Nice! If we wanted to get a more high-level view of the core clusters of the regulatory net, it would be better to do the clustering in the TF-TF network, that is, only consider the interactions corresponding to transcription factors. You can download the TF-TF network from [RegulonDB](http://regulondb.ccg.unam.mx/menu/download/datasets/) in the TF-TF interactions section. I'll leave this as an exercise for people that want to go forward with this analysis. You can then interpret your clusters using information from [Ecocyc](http://ecocyc.org/).

In [None]:
#write your code here

### Extracting the PurR regulon from the regulatory network

Before we end, let's extract the data the PurR regulon. A regulon is a group of genes co-regulated by a TF or set of TFs.

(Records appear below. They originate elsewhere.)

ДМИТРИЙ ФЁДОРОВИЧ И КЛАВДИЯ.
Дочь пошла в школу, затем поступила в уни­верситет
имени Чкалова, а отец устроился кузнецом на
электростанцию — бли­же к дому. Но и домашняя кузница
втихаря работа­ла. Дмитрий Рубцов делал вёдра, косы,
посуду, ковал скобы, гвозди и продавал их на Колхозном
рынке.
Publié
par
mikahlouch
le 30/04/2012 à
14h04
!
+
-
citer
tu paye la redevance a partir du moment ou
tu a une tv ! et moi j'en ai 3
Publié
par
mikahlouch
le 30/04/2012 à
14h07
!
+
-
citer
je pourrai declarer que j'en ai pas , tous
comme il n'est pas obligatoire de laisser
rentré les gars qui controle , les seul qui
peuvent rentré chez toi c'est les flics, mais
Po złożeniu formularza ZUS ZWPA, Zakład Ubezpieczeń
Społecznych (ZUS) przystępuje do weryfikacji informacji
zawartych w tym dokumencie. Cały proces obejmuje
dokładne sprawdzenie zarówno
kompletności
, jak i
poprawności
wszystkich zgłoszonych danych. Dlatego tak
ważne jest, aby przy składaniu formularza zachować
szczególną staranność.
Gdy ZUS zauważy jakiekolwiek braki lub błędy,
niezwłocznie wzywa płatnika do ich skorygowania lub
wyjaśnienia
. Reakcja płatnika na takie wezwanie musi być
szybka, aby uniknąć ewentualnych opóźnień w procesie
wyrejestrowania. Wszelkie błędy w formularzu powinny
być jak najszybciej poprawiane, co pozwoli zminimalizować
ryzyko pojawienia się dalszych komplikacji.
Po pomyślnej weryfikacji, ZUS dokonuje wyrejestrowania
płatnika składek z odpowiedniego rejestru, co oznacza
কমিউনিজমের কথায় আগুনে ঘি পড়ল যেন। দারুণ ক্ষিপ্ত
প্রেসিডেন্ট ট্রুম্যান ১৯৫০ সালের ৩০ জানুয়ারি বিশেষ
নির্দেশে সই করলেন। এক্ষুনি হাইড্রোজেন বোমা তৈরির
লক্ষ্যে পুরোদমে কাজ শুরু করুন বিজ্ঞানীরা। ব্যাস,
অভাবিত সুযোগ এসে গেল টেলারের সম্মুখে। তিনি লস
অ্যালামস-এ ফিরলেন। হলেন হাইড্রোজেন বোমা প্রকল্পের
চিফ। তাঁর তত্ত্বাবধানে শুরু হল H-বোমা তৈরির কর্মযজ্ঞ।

We'll use this annotation we'll use to label our data and train an ML model.

In [None]:
df_trn.head()

In [None]:
# Selecting the data corresponding to the PurR regulon
pur_regulon = df_trn[df_trn['tf'] == 'purr']

In [None]:
pur_regulon.shape

In [None]:
#pur_regulon.to_csv('../../data/purr_regulon_rdb.csv', index = False)

The PurR regulon will serve as our training set. But how can we really make a prediction of the possible targets of the PurR transcription factors ? And furthermore, how can we know if our predictions are right. Well, we'll need another dataset to compare against. 

### The Palsson lab hiTRN

The [Palsson Lab](http://systemsbiology.ucsd.edu/Researchers/Palsson) at UCSD has expanded the TRN of *E. coli* in RegulonDB, using a technique called ChIP-seq. They coined this expanded network of high-confidence interactions, **the hiTRN**. They published a [study](https://www.pnas.org/content/114/38/10286.long) a couple of years ago, where they compiled the knowledge generated of more than a decade of work and made a really neat analysis on the core modules of the network.

Let's load the hiTRN and extract the PurR regulon. This will serve as our test dataset for the ML model.

In [None]:
#Run this cell if you're in collab
# url_hi_trn = 'https://raw.githubusercontent.com/manuflores/grnlearn_tutorial/master/data/hiTRN_palsson_lab.csv'
# hiTRN = pd.read_csv(url_hi_trn)

In [None]:
# Load the hiTRN 
hiTRN = pd.read_csv('../data/hiTRN_palsson_lab.csv')
hiTRN.head()

In [None]:
# Extract the PurR regulon of the hiTRN 
pur_regulon_hi = hiTRN[hiTRN['TF'] == 'PurR']

Because some nodes have more than one interaction, let's just keep the TF and gene columns and drop duplicated interactions. 

In [None]:
purr_hi = pur_regulon_hi[['TF', 'gene']]

In [None]:
purr_hi.drop_duplicates(inplace =True)

Now we can finally save our dataset. 

In [None]:
#purr_hi.to_csv('../../data/purr_regulon_hitrn.csv', index = False)


All right, we're good to go ! In this tutorial we have explored a bit of the the genetic network of *E. coli* and gotten a general feel of its structure. In the next tutorial we'll use the regulons extracted in this notebook to train our ML model.